- **JOB**: Quote every item below word for word, keeping each line as it stands.

· · · · · · ·

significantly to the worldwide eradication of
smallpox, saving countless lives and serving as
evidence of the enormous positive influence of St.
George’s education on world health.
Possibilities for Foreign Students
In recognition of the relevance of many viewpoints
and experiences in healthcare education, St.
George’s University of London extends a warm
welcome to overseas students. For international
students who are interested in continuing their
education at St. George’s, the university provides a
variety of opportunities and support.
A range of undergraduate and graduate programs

· · · · · · ·

- **RESPONSE TO THE TASK**:
significantly to the worldwide eradication of
smallpox, saving countless lives and serving as
evidence of the enormous positive influence of St.
George’s education on world health.
Possibilities for Foreign Students
In recognition of the relevance of many viewpoints
and experiences in healthcare education, St.
George’s University of London extends a warm
welcome to overseas students. For international
students who are interested in continuing their
education at St. George’s, the university provides a
variety of opportunities and support.
A range of undergraduate and graduate programs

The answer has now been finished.